The benefits of this improvement are many and varied. For one, haulers now expend far fewer resources and less energy taking customers’ recyclables to the local processing facilities.

The environmental benefits are also significant. By adding to the number of items that can be recycled, and increasing the ease with which consumers can recycle them, the single-stream system reduces the amount of waste that has to be burned or buried at processing facilities.

The ability to use a single-stream system depends on the use of sophisticated processing plants that have the ability to separate the consumers’ recycling into various “streams” before they are sent back into the commodities market for reuse.

The three major processing plants that service HRRA towns are located in Berlin, Willimantic, and Newburgh, N.Y.. According to the Connecticut State Department of Environmental protection, access to these types of plants is the crucial component for making single-stream systems effective.

“In order to ensure an optimally functioning whole recycling system, local governments must provide for recycling services that sustain all parts of the cycle, not just collection,” the state DEP said in a 2007 publication, “Single Stream Recycling Best Management Practices Manual.”

The one thing officials advise residents to do, however, is to place their paper and other fibruous materials in a plastic bag prior to placing them into the recyling bin so as to prevent them from getting wet. Once paper products get wet, the item can no longer be effectively recycled, and is instead placed in the waste stream, officials said.

Consumers, who have long had to separate out their items, also are welcoming the changes.

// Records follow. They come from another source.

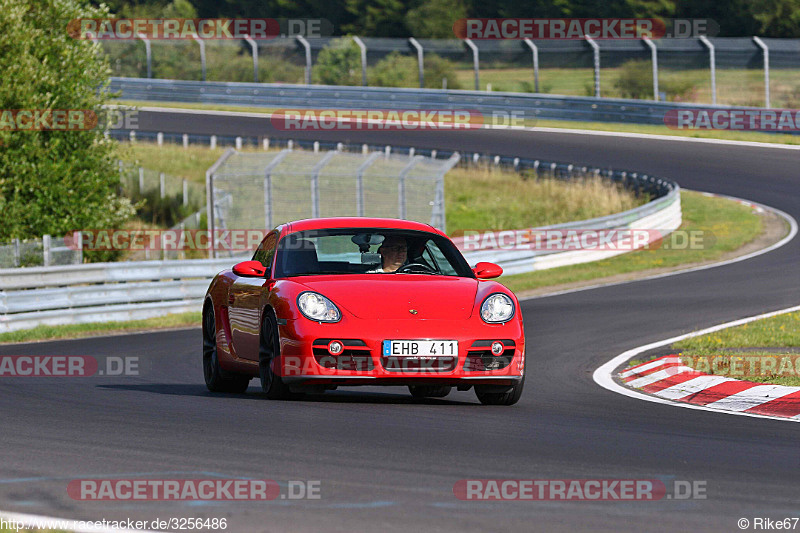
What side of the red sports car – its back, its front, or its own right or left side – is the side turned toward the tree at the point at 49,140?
back

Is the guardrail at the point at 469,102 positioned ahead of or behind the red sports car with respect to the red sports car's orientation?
behind

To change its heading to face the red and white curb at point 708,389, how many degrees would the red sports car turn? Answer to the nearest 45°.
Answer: approximately 90° to its left

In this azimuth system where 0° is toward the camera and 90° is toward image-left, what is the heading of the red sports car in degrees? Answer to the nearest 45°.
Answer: approximately 0°

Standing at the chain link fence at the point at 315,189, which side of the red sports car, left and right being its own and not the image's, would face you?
back

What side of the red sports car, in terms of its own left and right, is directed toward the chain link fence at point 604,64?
back
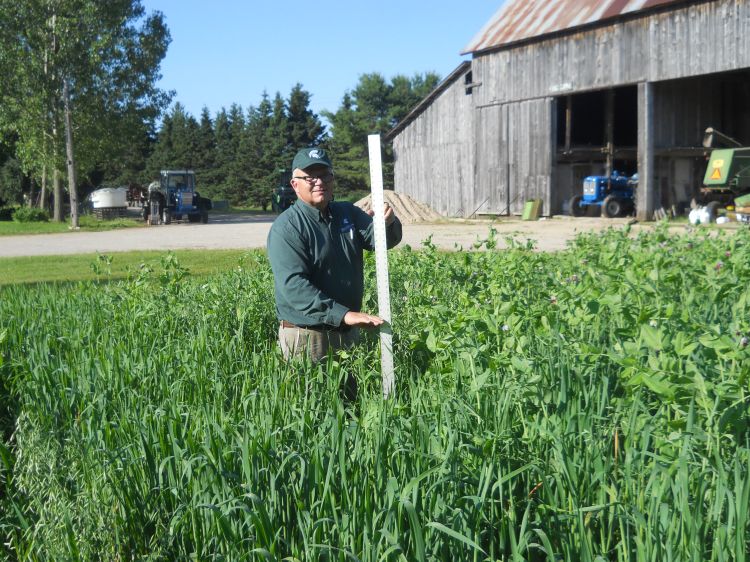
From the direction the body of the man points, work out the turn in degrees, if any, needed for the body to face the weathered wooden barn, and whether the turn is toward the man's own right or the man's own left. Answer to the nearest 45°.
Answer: approximately 135° to the man's own left

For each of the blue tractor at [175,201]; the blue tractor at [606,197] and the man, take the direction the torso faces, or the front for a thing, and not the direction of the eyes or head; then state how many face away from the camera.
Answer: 0

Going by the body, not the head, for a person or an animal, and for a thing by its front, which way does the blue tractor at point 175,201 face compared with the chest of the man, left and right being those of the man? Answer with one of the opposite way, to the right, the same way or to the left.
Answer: the same way

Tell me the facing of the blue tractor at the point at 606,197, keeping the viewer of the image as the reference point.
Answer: facing the viewer and to the left of the viewer

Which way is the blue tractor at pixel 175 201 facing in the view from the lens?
facing the viewer and to the right of the viewer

"In one fell swoop, Connecticut legislators have expanded what residents can recycle 10-fold," said Newtown resident Dawn Handschuh. "Now we can recycle paper orange juice containers, cereal boxes, paperback books, hangers and even plastic flower pots? Unbelievable! For the many people like me who were willing and able to do more than No. 1 and No. 2 plastics but were waiting for the laws to catch up, this is a giant step forward."